Teeing off on homelessness

Published 9:41 pm Thursday, June 15, 2017

Jay Russell had just watched the other three players in his foursome miss a putt from just off the green Thursday, so he made sure to read it well. He pulled his putter back and watched as the ball raced down the green and skimmed around the cup before missing to the left. Russell smiled as he turned around in disbelief and the rest of his group let out a big sigh.

The group had started hot during Thursday’s Homeless Coalition Golf Tournament and had hopes of besting the 44-man field, but at the end of the day they knew Friday wasn’t just about golf. It was about helping people who many times don’t have a roof over their heads at the end of the day.

“Golf is great but golf is secondary,” Russell said. “To be able to help this entity and the homeless coalition is priceless. Hopefully, it’s going to grow and grow and grow. In a perfect world, we eliminate homelessness and this is a great place to start right here.”

Friday’s tournament at Highland Golf Club was the first that the LaGrange-Troup County Homeless Coalition has held.  Proceeds from the tournament were set to go toward a potential upcoming partnership with the Action Ministries.

Homeless Coalition president Denna´ Muncy said the United States Department of Housing and Urban Development is expected to redirect $156,000 toward Troup Country through Action Ministries. Word on that HUD funding is expected to become official in July or August.

What you need to do –
a – Please answer these about the golf tournament article, one line each:
(i) At which golf club was the tournament held?
(ii) How many players made up the tournament field?
(iii) What amount is HUD expected to redirect through Action Ministries?
b – Extend the golf tournament article past its final sentence.

Available data –
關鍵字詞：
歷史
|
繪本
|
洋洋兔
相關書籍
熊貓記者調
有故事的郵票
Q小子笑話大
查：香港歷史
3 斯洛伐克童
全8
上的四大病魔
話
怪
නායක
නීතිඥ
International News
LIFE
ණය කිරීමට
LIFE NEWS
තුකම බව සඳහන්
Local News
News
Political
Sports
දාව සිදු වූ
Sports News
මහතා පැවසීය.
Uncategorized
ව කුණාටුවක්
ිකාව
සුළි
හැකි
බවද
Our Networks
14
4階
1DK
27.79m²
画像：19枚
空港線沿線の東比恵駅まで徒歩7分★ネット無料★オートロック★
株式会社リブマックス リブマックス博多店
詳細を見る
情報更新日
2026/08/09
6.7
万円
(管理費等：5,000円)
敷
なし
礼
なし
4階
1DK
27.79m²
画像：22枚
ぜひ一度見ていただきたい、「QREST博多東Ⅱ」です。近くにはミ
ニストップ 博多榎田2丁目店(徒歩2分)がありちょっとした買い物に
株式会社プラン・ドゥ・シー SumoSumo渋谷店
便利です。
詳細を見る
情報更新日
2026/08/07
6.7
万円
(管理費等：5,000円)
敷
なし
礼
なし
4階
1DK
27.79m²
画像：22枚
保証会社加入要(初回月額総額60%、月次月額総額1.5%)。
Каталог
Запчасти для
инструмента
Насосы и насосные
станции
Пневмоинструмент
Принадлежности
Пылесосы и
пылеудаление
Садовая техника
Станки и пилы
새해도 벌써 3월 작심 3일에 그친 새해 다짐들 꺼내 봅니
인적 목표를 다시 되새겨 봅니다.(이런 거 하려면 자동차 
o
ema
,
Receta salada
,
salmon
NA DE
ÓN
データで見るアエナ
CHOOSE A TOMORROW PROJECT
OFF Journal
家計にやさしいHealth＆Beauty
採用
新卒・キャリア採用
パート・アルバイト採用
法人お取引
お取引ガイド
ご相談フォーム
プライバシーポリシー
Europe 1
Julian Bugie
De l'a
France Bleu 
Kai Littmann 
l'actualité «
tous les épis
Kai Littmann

Responses by task –
a –
(i) Highland Golf Club
(ii) 44
(iii) $156,000

b –
“These funds will provide housing for 23 chronically homeless people,” Muncy said. “Examples of chronic homelessness are living in places not meant for habitation, such as car on the street, experiencing at least three episodes of homelessness, homelessness for 12 months and living in transitional housing. It’s not a typical family that has lost a job. It’s the tougher cases, which may involve mental illness, substance abuse or medical problems.”

A case manager will also be needed to oversee each of the 23 cases. Muncy said proceeds from the tournament will go toward the case manager’s $41,000 per year salary.

“Our goal was around $8,000 for the golf tournament because it’s our first tournament,” said Kendra Reisinger, who helped come up with the idea for the tournament. “At last calculations, I think we have met that goal.”

Muncy said there were 99 homeless adults living within Troup County, with another 84 identified within the school systems. She said many people don’t realize there are homeless people in LaGrange and other cities within Troup County, just because there are places for them to get a meal and to take a shower and get cleaned up.

However, she said Troup County has always been willing to take care of the people who live there, and the tournament was another example.

“We’ve always been taken care of our own and the individuals that are a part of this today, they have the passion, the heart, the faith that in our community that we can turn around the homelessness and that we can help ours that are here,” Muncy said.